Content starts

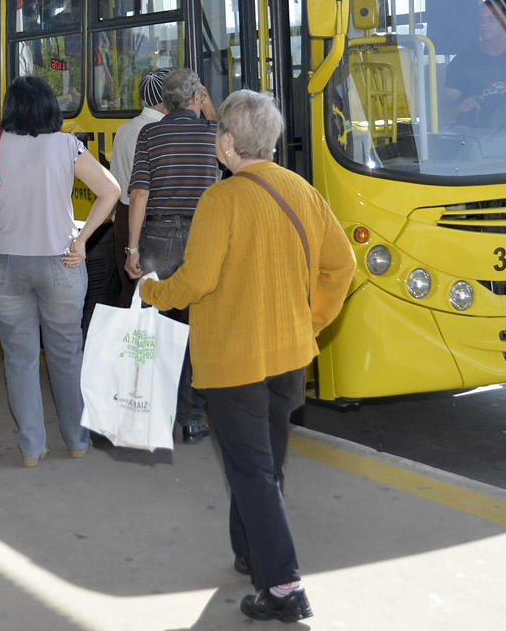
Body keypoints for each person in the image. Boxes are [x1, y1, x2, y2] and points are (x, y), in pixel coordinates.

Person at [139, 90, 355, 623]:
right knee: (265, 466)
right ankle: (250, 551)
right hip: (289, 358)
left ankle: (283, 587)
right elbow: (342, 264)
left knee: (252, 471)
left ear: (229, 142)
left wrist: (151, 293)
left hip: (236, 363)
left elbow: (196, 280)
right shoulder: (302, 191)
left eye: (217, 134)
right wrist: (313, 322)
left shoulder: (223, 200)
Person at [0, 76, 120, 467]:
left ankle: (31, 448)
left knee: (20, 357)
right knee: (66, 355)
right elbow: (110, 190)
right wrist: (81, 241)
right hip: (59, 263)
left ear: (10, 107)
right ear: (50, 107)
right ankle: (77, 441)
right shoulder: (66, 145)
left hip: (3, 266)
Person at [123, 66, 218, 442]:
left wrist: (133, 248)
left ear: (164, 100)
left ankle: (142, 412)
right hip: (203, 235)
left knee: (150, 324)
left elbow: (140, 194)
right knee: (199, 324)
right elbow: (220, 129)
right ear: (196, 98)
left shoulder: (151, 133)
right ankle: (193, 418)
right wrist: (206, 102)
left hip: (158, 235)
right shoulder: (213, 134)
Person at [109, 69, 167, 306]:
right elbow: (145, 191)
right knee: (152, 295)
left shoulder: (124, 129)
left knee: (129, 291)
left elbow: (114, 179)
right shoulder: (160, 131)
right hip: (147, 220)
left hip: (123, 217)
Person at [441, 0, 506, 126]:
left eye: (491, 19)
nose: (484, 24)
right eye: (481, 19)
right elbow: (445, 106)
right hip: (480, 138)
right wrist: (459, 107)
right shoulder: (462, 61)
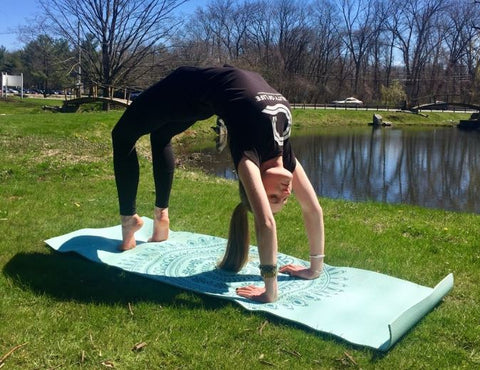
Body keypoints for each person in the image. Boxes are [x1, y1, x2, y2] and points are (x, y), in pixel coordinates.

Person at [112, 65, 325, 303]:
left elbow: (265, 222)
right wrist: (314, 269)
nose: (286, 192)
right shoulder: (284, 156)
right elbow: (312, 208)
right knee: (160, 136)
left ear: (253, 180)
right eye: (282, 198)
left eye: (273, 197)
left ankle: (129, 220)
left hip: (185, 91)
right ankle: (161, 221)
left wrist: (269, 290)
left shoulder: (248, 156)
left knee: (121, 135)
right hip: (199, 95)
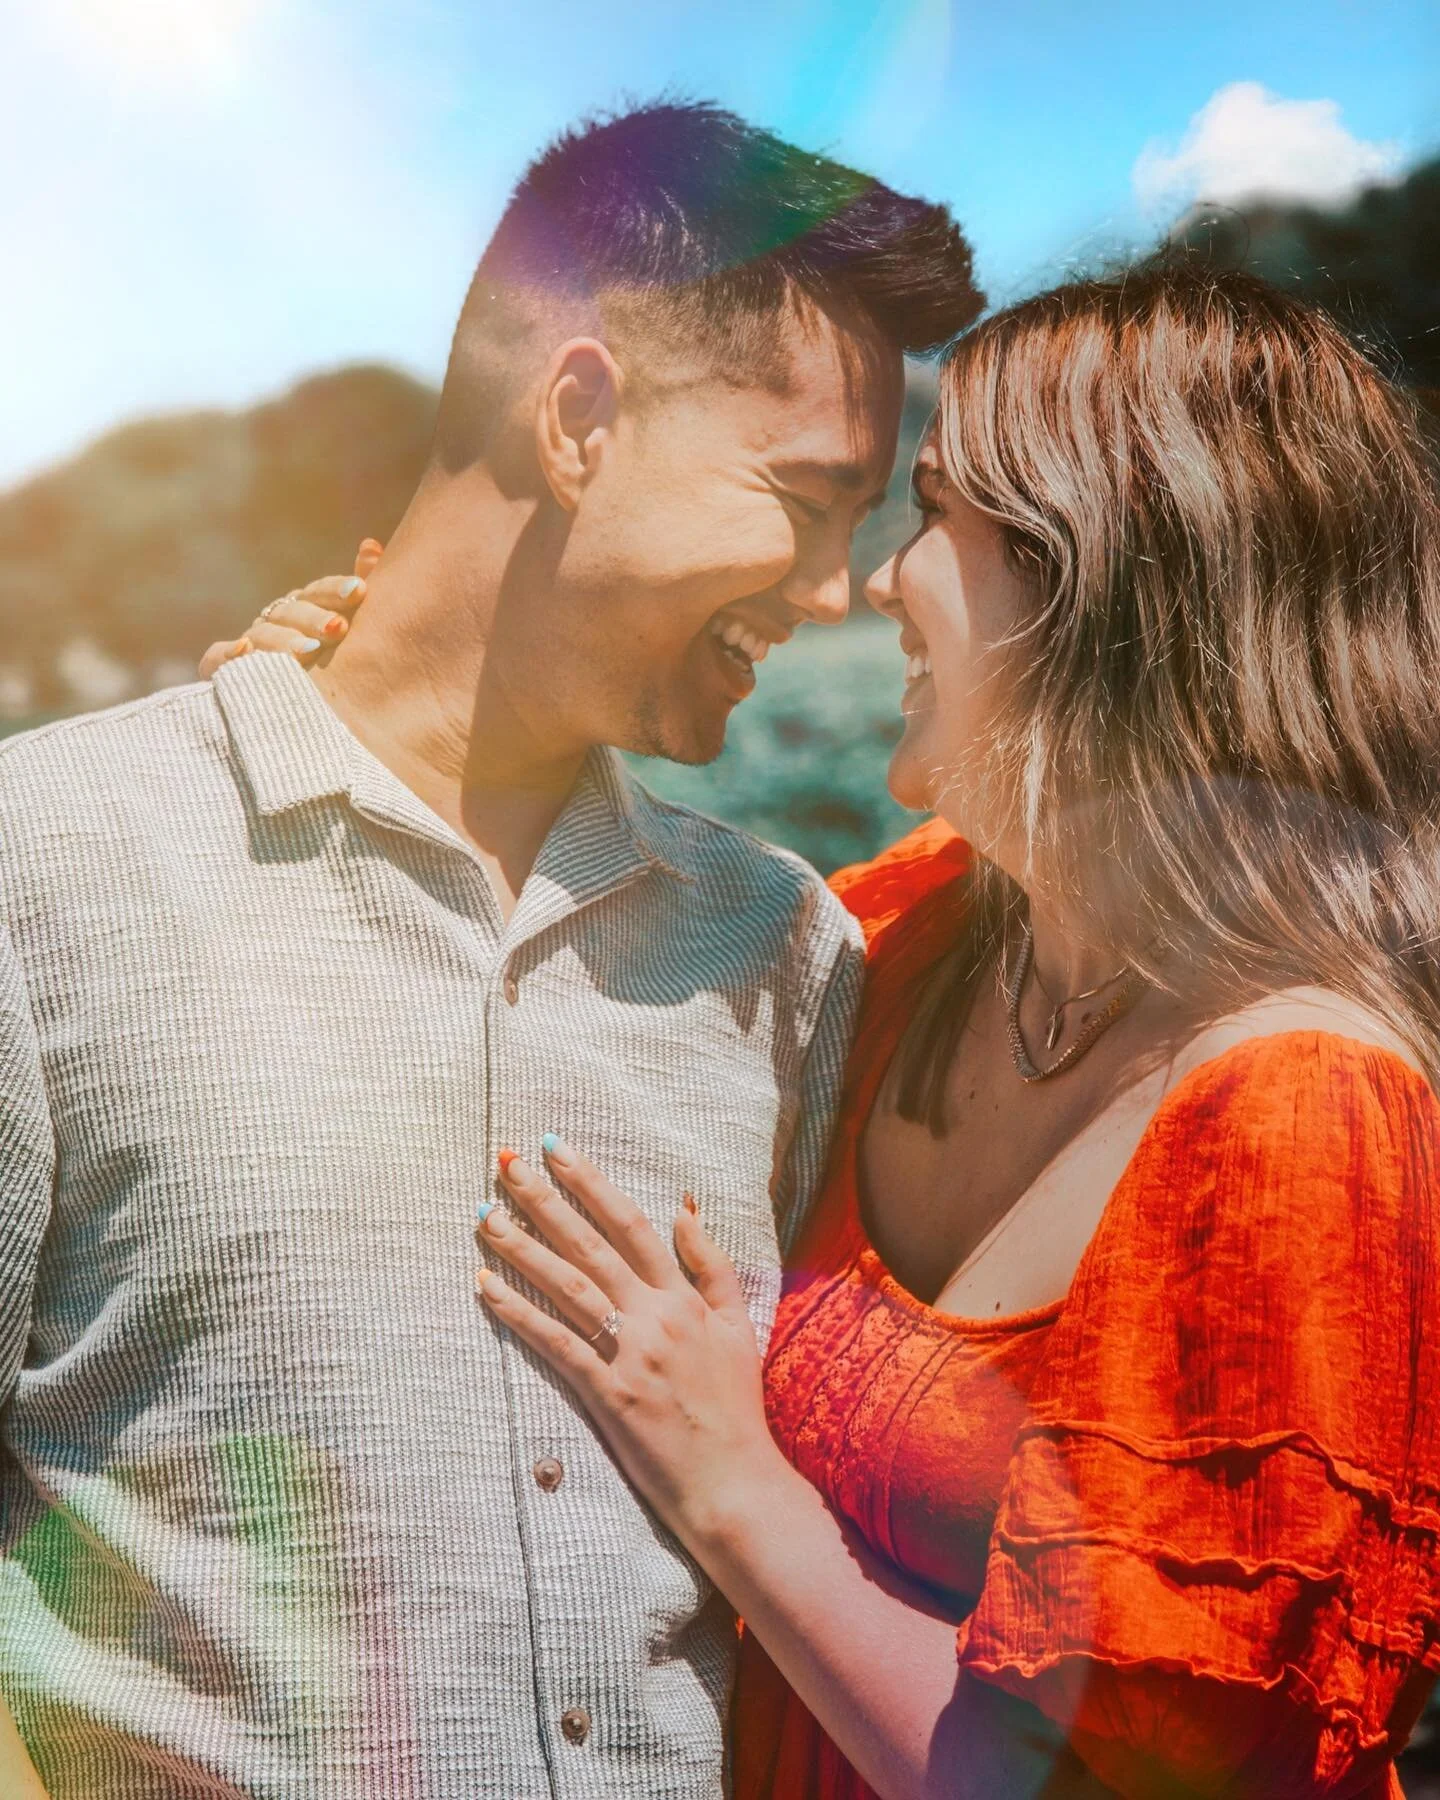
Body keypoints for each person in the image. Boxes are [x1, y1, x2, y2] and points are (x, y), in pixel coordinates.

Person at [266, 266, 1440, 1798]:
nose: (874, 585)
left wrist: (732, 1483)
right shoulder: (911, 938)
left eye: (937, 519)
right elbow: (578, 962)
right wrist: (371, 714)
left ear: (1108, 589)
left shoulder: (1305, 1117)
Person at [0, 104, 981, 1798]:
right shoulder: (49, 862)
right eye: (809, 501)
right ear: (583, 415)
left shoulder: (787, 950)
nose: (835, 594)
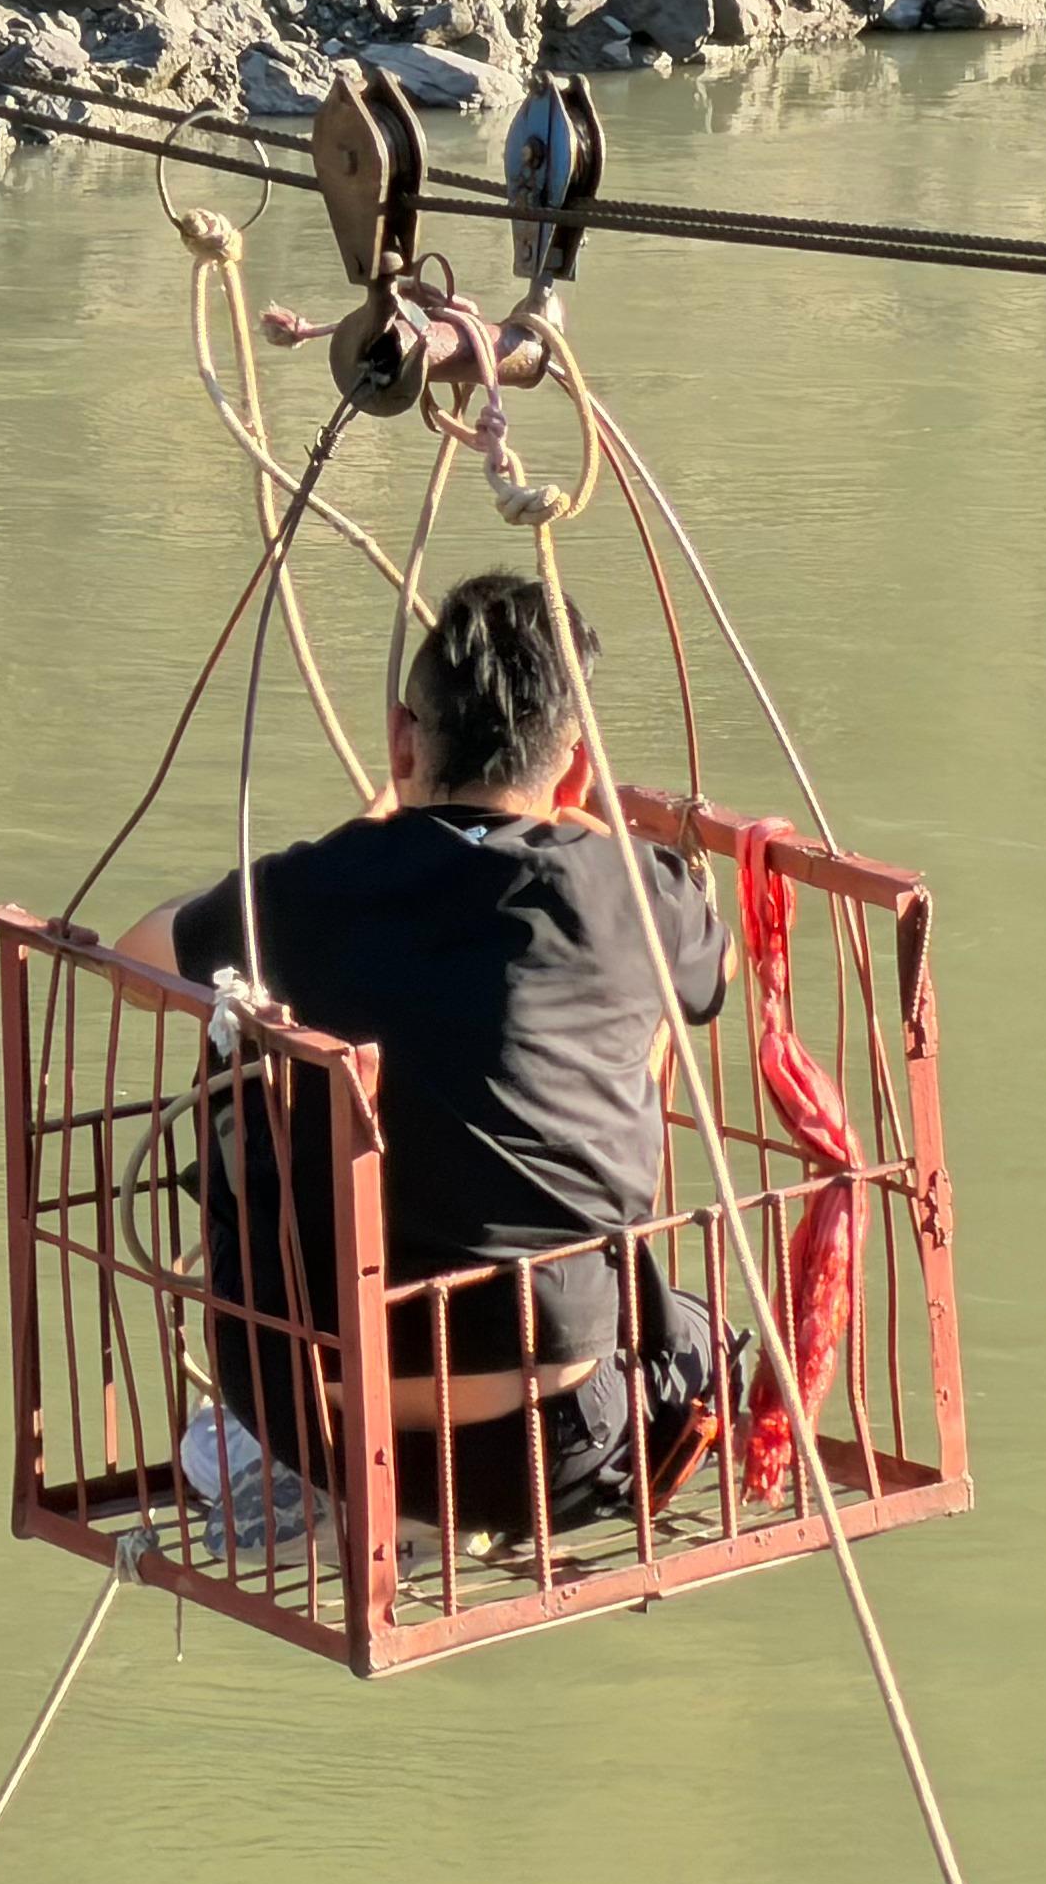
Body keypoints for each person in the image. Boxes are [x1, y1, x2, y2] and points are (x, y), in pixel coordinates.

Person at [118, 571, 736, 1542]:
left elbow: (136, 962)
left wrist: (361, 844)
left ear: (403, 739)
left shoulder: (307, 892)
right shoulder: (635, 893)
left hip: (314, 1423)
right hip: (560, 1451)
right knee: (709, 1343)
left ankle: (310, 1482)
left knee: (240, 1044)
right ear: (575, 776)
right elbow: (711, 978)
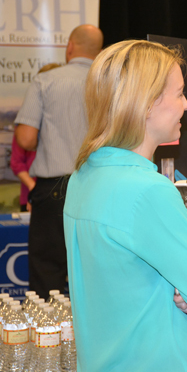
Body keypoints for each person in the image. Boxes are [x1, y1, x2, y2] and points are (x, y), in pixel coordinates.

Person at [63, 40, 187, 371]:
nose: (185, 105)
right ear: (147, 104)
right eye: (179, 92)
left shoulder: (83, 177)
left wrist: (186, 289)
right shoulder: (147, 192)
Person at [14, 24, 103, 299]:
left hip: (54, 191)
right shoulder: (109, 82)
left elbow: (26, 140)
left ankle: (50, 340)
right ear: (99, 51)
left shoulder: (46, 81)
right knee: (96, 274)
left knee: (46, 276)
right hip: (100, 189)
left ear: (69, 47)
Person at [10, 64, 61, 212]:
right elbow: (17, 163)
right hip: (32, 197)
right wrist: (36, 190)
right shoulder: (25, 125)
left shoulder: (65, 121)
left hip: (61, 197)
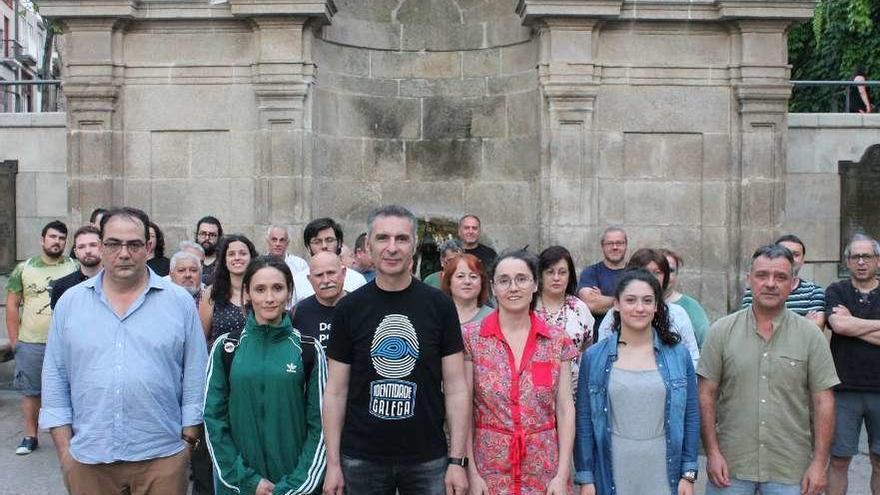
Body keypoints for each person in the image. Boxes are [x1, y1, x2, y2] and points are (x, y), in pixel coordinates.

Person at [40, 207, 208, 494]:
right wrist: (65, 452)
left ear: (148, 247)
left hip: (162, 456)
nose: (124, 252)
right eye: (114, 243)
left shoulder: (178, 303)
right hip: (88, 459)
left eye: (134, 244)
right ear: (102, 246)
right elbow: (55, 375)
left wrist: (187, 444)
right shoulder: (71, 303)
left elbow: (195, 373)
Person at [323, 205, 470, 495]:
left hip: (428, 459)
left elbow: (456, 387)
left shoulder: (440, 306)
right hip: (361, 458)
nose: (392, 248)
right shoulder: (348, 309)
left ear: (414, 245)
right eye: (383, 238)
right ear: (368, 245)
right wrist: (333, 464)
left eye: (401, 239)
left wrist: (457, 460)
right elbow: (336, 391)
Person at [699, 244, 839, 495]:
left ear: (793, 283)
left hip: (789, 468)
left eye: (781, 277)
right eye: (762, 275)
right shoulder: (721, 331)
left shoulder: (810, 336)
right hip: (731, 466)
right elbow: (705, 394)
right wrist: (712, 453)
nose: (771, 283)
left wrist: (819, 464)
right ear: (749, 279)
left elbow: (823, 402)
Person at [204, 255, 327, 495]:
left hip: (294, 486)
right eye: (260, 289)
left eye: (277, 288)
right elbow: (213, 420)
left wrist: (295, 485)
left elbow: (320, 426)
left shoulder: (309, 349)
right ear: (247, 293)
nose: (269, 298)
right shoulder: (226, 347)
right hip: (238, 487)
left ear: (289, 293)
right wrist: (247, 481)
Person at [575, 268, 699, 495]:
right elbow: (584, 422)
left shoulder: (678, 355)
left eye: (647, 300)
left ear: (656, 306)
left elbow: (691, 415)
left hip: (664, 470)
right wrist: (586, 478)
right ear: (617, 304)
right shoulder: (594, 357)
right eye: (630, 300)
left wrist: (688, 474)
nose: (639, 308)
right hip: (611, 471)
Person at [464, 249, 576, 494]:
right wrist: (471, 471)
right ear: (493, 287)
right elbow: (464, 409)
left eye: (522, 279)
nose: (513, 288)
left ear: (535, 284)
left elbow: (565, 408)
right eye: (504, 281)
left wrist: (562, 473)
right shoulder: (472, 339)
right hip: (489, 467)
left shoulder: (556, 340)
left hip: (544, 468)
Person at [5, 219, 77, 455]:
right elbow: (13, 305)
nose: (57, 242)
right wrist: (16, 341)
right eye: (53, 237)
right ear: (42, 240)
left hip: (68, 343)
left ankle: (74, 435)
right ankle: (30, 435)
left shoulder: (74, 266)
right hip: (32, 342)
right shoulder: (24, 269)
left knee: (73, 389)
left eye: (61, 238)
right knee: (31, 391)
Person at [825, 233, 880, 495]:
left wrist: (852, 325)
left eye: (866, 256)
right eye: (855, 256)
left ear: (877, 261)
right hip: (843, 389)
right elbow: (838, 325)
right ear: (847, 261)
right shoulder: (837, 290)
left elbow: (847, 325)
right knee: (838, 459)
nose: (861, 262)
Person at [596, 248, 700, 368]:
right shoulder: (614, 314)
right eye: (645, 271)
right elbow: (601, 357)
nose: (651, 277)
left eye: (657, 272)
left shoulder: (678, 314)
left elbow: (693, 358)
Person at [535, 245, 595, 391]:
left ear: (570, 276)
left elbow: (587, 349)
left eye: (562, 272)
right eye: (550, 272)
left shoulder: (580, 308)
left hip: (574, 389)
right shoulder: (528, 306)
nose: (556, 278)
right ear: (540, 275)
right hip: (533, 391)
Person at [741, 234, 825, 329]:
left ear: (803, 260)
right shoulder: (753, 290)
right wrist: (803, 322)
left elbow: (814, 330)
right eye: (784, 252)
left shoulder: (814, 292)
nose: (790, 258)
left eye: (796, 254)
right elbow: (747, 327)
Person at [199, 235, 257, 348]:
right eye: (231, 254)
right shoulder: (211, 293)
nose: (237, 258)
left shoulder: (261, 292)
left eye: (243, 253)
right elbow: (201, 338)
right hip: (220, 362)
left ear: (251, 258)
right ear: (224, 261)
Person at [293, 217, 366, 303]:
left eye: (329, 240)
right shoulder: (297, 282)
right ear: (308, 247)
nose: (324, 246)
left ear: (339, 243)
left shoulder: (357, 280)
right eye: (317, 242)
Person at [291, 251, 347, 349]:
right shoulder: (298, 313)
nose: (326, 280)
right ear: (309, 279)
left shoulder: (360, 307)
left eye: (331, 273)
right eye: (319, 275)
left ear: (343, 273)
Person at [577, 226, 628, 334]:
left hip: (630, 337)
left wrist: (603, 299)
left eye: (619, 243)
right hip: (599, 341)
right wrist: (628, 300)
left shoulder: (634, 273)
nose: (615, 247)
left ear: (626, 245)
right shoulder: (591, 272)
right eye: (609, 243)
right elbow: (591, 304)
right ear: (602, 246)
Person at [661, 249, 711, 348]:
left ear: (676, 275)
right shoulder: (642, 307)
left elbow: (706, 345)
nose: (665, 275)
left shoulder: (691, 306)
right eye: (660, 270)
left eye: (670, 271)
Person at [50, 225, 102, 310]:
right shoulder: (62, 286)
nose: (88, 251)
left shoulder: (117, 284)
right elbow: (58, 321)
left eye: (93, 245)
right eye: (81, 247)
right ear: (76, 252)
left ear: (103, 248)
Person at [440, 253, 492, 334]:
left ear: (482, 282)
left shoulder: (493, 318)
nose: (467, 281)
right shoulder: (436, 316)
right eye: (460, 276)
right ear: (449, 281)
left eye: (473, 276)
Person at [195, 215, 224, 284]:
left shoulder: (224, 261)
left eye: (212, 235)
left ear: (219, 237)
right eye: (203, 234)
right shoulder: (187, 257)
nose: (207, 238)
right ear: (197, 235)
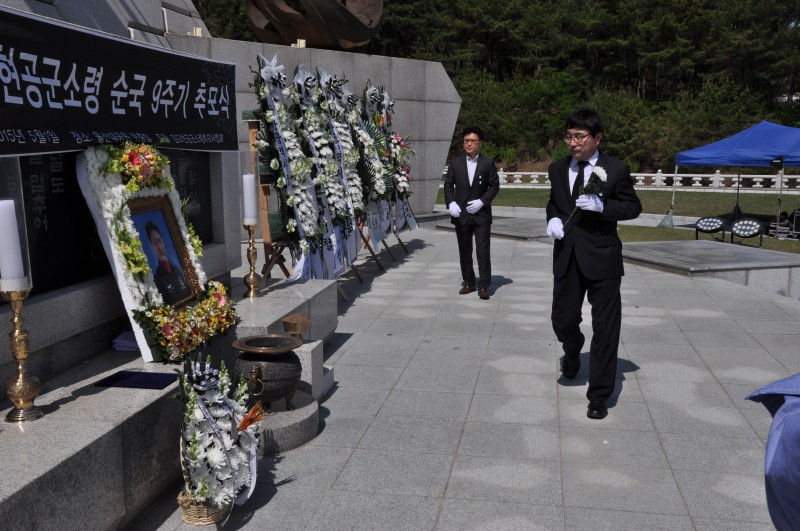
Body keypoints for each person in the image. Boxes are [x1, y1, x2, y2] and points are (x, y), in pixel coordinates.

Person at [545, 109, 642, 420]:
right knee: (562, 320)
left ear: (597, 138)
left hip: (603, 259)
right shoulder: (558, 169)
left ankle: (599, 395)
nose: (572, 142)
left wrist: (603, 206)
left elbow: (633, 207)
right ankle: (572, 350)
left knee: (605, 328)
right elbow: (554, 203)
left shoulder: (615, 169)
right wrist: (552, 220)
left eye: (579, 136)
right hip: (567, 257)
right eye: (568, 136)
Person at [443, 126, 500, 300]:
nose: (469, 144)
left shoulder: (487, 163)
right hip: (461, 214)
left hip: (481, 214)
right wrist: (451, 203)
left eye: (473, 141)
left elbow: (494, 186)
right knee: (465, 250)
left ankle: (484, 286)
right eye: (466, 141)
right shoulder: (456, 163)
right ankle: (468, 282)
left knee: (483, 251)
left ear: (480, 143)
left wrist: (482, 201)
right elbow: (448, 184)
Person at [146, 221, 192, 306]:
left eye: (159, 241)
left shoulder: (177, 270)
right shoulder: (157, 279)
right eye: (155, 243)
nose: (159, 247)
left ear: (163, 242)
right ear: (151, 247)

Content ends

**Work task**
Copy out the range of lines above starting at the line with "nose: (237, 258)" and ending at the line with "right wrist: (628, 300)", exactly and including both.

**Written response**
nose: (237, 258)
left shoulder: (261, 292)
left eye: (243, 253)
right elbow: (201, 338)
right hip: (220, 362)
left ear: (251, 258)
right ear: (224, 261)
Person at [293, 217, 366, 303]:
left eye: (329, 240)
right shoulder: (297, 282)
right ear: (308, 247)
nose: (324, 246)
left ear: (339, 243)
left shoulder: (357, 280)
right eye: (317, 242)
Person at [291, 251, 347, 349]:
right shoulder: (298, 313)
nose: (326, 280)
right ear: (309, 279)
left shoulder: (360, 307)
left eye: (331, 273)
right eye: (319, 275)
left ear: (343, 273)
Person at [577, 226, 628, 334]:
left hip: (630, 337)
left wrist: (603, 299)
left eye: (619, 243)
right hip: (599, 341)
right wrist: (628, 300)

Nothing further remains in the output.